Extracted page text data
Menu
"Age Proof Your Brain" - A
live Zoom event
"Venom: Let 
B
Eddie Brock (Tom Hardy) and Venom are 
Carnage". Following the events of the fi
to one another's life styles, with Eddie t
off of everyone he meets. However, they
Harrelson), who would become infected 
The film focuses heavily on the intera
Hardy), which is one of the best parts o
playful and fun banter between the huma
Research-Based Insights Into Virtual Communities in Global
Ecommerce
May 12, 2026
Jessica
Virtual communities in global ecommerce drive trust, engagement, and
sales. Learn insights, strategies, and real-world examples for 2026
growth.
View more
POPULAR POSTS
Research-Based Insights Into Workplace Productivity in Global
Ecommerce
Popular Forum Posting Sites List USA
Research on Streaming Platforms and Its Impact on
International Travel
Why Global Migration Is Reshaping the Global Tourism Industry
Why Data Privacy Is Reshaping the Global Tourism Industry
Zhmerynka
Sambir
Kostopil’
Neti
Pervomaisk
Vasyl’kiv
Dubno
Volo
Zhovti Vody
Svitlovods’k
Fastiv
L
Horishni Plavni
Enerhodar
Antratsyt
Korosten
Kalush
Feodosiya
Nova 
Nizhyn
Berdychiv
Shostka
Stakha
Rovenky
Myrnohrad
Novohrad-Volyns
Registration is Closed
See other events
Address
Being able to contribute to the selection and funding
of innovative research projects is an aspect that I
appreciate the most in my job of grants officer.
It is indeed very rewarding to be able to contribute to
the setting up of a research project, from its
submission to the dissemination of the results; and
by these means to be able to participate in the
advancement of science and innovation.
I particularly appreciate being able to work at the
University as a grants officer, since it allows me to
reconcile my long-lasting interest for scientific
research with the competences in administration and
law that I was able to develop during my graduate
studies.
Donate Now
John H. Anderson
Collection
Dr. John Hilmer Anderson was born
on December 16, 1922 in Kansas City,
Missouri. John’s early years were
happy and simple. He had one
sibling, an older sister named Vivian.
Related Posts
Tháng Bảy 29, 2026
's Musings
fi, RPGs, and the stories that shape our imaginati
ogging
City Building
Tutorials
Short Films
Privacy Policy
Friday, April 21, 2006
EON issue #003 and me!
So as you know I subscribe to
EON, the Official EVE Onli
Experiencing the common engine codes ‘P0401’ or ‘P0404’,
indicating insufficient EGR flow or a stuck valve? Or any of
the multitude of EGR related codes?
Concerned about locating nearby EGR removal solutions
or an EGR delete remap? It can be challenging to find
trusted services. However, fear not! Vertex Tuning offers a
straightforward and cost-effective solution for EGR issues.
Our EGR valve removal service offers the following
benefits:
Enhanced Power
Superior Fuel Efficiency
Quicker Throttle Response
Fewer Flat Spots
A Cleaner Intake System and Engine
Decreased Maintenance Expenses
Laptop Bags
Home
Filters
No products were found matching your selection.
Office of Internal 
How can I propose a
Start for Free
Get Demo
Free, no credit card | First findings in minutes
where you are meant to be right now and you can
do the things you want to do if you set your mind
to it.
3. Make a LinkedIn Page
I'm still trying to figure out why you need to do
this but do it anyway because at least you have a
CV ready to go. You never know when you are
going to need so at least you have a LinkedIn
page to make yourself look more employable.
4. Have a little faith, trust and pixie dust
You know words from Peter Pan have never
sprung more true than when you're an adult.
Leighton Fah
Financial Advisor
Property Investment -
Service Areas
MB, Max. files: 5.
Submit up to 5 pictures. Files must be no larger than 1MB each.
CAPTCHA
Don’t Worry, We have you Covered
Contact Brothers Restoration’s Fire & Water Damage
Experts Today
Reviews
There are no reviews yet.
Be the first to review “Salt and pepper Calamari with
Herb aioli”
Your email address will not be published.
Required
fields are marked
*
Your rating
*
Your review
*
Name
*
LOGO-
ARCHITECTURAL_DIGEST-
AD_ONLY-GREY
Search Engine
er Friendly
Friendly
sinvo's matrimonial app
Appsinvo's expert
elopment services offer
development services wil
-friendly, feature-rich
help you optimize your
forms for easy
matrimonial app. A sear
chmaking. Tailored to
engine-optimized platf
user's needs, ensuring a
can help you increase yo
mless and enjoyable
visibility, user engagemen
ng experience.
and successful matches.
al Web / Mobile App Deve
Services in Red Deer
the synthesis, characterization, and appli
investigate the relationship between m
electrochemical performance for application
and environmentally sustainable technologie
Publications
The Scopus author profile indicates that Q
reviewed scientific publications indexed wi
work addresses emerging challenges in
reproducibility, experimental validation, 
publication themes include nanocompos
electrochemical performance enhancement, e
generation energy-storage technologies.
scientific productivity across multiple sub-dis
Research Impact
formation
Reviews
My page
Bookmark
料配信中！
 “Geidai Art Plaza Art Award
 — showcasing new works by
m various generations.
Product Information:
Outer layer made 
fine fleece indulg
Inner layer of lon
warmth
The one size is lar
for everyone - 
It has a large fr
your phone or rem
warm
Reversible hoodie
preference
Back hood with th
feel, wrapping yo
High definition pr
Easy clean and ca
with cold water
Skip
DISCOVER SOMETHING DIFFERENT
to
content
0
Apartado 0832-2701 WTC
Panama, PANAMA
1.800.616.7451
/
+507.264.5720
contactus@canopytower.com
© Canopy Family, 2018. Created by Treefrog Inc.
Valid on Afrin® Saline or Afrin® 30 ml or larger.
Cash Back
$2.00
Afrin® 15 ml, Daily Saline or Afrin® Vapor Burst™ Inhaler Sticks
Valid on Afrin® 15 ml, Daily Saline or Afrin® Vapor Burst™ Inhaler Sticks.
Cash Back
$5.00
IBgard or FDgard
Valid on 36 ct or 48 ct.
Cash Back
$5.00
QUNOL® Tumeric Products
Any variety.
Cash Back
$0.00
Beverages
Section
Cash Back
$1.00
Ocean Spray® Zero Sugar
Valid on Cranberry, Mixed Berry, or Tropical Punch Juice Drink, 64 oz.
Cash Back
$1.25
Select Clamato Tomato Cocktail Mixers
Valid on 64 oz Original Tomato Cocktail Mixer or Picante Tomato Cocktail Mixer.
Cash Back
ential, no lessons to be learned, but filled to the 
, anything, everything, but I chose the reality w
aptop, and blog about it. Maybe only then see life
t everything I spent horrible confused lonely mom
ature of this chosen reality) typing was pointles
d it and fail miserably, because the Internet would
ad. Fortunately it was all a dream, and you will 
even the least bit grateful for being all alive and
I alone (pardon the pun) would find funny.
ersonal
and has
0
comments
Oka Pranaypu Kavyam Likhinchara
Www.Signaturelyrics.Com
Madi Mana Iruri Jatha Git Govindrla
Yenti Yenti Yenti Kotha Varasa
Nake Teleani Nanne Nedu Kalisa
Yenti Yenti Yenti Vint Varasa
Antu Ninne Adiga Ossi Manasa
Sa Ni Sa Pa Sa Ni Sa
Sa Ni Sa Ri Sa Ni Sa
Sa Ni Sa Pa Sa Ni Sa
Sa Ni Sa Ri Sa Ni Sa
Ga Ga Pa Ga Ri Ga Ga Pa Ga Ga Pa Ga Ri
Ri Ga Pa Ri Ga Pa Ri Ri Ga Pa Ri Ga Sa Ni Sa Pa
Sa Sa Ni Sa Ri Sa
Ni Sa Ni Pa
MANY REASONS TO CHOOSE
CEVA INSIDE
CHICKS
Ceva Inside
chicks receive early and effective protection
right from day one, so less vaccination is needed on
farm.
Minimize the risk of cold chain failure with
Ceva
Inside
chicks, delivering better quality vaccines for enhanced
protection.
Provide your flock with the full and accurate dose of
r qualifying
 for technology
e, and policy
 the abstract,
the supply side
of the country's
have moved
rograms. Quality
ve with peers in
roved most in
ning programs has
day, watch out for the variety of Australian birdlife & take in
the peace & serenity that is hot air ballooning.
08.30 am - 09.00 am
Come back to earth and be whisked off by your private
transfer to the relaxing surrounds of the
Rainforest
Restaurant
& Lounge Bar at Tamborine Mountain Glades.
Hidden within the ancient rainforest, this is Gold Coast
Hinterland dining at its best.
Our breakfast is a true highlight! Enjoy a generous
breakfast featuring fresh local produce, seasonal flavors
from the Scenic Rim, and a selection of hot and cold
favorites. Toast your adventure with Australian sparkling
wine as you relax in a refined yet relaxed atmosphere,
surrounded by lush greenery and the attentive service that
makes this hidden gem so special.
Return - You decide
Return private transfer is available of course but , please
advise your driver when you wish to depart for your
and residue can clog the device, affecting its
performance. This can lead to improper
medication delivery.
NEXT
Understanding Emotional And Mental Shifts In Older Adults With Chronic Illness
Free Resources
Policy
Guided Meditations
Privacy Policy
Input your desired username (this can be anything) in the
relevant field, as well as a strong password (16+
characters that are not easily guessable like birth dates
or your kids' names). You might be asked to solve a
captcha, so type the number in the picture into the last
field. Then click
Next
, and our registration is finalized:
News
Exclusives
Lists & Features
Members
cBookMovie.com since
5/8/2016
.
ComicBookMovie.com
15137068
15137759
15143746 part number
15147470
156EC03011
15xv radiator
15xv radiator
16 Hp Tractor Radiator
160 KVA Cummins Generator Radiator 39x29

### [Written task]
Print, without alteration, only the lines above between the one holding "r qualifying" and the one holding "day, watch out", inclusive.

### [Answer section]
r qualifying
 for technology
e, and policy
 the abstract,
the supply side
of the country's
have moved
rograms. Quality
ve with peers in
roved most in
ning programs has
day, watch out for the variety of Australian birdlife & take in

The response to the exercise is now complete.